Anne Barratin.

Les proverbes et citations de Anne Barratin :

On déteste les conséquences de son péché bien avant de le détester lui-même.
Anne Barratin ; De vous à moi (1892)

On peut aimer et détester dans la même heure.
Anne Barratin ; Les pensées in Œuvres posthumes (1920)

Détester, c'est commencer à s'empoisonner.
Anne Barratin ; Les pensées in Œuvres posthumes (1920)

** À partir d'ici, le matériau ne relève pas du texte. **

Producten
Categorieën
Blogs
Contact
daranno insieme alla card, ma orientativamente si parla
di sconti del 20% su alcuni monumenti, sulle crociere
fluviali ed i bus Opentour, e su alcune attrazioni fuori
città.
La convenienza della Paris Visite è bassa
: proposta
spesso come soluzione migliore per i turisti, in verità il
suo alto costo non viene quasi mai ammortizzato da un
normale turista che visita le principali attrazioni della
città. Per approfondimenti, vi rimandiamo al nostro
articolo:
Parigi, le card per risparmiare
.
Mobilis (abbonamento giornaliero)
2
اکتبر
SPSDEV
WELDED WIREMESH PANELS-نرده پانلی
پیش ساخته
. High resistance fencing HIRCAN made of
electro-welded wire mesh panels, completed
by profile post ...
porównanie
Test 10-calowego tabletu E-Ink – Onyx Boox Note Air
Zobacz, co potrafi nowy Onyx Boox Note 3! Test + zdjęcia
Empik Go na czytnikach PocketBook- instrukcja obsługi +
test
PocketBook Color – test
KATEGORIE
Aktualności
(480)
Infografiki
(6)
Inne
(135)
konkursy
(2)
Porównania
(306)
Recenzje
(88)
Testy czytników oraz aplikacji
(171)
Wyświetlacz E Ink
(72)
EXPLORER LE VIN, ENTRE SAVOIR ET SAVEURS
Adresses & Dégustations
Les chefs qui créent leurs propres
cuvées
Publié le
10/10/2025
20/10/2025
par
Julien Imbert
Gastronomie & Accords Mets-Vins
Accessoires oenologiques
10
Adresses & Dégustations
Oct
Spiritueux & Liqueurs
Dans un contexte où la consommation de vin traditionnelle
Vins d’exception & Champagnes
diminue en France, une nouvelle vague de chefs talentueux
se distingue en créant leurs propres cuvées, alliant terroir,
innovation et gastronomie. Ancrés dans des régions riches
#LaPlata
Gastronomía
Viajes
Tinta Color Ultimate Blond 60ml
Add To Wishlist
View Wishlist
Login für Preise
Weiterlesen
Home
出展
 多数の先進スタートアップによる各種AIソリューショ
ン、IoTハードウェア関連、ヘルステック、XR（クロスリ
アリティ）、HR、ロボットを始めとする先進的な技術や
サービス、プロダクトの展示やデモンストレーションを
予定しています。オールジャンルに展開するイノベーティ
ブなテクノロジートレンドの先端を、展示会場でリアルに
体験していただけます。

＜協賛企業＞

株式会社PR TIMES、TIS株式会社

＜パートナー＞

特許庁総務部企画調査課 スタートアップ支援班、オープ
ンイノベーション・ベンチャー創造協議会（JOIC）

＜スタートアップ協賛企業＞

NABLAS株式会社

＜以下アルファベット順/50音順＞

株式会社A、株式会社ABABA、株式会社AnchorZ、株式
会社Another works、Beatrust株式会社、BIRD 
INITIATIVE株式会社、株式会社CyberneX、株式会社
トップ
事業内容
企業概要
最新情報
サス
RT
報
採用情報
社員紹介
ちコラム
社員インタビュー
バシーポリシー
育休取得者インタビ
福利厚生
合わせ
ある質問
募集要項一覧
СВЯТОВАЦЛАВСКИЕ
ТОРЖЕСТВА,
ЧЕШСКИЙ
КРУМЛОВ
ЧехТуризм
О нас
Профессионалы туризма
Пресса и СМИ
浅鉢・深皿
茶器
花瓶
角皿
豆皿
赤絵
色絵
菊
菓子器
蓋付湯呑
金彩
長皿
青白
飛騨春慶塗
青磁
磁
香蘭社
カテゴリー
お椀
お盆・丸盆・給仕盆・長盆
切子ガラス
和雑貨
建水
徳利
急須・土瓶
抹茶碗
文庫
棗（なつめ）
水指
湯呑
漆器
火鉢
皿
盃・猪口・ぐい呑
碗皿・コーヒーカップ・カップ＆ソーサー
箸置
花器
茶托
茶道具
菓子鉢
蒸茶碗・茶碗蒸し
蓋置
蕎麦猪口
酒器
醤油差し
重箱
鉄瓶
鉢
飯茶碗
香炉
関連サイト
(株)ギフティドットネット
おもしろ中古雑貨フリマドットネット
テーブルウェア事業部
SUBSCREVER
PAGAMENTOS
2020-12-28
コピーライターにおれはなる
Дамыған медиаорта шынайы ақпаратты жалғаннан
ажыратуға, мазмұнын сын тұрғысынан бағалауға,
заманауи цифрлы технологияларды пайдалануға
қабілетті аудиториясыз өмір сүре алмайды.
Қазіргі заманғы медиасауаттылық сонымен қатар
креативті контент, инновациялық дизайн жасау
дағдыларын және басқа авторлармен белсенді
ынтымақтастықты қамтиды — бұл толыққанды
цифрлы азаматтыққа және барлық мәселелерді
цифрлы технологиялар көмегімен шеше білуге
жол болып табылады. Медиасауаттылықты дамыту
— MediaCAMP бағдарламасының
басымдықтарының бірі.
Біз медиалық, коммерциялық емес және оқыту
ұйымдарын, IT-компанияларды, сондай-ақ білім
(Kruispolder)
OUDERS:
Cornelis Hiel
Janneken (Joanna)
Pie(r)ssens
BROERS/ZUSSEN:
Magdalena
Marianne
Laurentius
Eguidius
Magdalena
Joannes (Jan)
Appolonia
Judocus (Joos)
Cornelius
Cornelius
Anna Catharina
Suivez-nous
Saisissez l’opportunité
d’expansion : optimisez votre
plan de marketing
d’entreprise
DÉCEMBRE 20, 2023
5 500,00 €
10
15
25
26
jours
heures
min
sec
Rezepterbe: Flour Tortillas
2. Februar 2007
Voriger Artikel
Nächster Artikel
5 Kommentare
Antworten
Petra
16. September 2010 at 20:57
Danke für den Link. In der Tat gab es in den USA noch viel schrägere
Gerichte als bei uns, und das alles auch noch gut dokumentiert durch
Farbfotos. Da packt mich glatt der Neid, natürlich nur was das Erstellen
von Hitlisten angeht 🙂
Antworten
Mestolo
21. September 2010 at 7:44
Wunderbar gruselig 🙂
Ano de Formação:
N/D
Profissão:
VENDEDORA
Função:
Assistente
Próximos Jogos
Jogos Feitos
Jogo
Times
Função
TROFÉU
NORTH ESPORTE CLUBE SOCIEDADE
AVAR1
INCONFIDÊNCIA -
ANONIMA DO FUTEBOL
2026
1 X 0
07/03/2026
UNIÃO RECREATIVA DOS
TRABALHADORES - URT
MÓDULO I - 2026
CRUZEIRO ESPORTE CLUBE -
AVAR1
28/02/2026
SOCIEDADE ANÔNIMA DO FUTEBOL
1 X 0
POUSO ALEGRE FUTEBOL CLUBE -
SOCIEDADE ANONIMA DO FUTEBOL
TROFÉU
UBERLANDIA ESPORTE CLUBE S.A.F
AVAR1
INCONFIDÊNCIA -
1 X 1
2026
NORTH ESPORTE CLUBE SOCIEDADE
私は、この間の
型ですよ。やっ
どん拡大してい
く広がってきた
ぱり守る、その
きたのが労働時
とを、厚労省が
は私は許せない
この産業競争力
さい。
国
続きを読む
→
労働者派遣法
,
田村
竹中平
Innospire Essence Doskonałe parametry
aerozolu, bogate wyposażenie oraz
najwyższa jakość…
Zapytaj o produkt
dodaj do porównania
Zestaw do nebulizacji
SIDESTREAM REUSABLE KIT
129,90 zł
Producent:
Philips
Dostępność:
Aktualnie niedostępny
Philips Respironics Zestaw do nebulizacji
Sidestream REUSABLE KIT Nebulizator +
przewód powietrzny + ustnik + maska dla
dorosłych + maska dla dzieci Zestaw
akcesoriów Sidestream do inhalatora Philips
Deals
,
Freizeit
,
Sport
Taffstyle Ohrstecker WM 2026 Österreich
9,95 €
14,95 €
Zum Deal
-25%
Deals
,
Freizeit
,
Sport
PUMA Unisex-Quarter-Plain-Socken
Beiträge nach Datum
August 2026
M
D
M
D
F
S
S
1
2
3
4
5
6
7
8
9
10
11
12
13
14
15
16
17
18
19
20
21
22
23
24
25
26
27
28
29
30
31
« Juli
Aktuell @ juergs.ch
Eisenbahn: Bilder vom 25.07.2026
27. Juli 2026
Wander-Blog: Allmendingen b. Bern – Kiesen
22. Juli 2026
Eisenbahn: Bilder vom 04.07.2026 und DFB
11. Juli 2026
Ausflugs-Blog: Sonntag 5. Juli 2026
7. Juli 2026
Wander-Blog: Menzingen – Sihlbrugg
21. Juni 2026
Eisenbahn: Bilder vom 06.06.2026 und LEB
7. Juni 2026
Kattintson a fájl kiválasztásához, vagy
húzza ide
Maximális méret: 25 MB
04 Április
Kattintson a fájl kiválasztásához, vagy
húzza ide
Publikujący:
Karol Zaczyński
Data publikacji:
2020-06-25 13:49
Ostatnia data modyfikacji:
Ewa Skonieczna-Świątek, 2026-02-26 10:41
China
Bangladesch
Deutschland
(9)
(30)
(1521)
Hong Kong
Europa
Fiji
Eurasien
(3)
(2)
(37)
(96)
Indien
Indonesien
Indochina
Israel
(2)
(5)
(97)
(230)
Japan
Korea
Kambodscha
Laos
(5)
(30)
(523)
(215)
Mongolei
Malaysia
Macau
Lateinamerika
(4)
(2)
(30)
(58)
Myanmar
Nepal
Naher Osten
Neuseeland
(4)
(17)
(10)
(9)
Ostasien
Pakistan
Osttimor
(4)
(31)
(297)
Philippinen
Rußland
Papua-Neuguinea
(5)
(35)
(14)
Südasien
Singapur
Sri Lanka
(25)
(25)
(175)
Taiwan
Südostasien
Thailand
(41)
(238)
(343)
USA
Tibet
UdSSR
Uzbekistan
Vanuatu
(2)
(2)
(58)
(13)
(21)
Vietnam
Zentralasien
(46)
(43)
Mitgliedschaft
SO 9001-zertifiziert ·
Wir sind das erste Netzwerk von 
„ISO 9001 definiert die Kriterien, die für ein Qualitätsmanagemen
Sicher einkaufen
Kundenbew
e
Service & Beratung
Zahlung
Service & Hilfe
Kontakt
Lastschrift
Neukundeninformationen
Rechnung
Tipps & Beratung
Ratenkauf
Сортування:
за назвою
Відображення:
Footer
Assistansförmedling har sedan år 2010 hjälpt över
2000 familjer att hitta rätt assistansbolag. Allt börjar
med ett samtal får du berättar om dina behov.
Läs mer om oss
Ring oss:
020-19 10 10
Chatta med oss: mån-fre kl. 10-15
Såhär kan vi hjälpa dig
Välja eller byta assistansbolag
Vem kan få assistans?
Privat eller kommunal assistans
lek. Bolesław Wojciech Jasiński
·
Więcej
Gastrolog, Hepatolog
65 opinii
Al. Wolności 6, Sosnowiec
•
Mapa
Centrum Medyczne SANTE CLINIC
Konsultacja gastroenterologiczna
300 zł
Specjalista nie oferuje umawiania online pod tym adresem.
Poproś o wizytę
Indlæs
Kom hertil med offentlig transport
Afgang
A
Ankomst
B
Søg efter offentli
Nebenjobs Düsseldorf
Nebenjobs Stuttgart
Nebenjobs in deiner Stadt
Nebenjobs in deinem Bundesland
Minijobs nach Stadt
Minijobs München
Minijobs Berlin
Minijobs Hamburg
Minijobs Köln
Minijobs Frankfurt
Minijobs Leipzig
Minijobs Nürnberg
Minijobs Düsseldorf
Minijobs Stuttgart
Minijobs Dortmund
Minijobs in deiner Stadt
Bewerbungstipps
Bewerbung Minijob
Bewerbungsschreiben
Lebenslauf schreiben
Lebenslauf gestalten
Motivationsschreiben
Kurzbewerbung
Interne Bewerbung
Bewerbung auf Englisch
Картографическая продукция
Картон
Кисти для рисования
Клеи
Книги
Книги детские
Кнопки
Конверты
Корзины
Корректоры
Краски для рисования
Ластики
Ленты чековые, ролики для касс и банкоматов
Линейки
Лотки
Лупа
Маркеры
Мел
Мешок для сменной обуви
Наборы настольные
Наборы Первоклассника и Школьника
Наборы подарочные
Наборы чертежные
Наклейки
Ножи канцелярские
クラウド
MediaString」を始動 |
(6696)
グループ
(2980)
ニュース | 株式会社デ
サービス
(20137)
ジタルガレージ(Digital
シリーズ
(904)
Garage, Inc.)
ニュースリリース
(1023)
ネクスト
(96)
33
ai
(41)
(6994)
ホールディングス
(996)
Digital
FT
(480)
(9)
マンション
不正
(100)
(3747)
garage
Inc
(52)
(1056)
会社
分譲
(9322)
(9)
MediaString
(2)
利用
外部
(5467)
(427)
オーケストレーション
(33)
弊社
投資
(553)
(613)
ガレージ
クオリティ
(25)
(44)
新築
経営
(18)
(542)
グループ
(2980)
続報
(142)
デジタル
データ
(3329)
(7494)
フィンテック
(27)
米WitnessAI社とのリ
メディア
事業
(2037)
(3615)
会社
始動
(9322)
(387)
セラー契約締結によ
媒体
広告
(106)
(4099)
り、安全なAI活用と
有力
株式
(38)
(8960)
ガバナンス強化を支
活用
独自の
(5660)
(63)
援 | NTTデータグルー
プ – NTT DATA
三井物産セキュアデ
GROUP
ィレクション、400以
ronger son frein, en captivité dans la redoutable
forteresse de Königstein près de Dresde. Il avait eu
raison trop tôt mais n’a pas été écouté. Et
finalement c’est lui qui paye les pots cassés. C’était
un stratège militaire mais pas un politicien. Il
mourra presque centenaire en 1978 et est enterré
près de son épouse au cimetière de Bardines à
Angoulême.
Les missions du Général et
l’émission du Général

On peut détester sans haine, comme on peut aimer sans tendresse.
Anne Barratin ; De vous à moi (1892)

La jeunesse et la santé sont les deux dons qui font le plus d'ingrats.
Anne Barratin ; De vous à moi (1892)

L'orgueilleux est tout près de l'ingrat : il boit facilement dans le même verre.
Anne Barratin ; De vous à moi (1892)

Il faut se voir et se regarder vivre.
Anne Barratin ; De vous à moi (1892)

Le regard porte le poids de la pensée.
Anne Barratin ; De vous à moi (1892)

La pudeur s'atténue avec l'âge, comme la timidité, mais où elle a régné, elle laisse la délicatesse.
Anne Barratin ; De vous à moi (1892)

On apprend plus la sobriété que la délicatesse, cette sobriété d'un autre genre.
Anne Barratin ; De vous à moi (1892)

On commence à partager quand on aime, pour offrir ensuite sa part avec amour.
Anne Barratin ; De vous à moi (1892)

Il y a des intelligences broussailles, les belles fleurs n'y poussent pas.
Anne Barratin ; De vous à moi (1892)

Il est des intelligences plates comme des pays plats.
Anne Barratin ; De vous à moi (1892)

Il est des intelligences qui se plaquent comme des vernis.
Anne Barratin ; De vous à moi (1892)

On sent souvent dans la patience gigoter l'impatience, comme l'enfant dans ses langes.
Anne Barratin ; De vous à moi (1892)

Souffrir ne nous apprend pas toujours à être patient, mais nous apprend à estimer la patience.
Anne Barratin ; De vous à moi (1892)

La patience ne meurt pas toujours de mort subite : souvent aussi elle est longtemps malade avant de mourir.
Anne Barratin ; Les pensées in Œuvres posthumes (1920)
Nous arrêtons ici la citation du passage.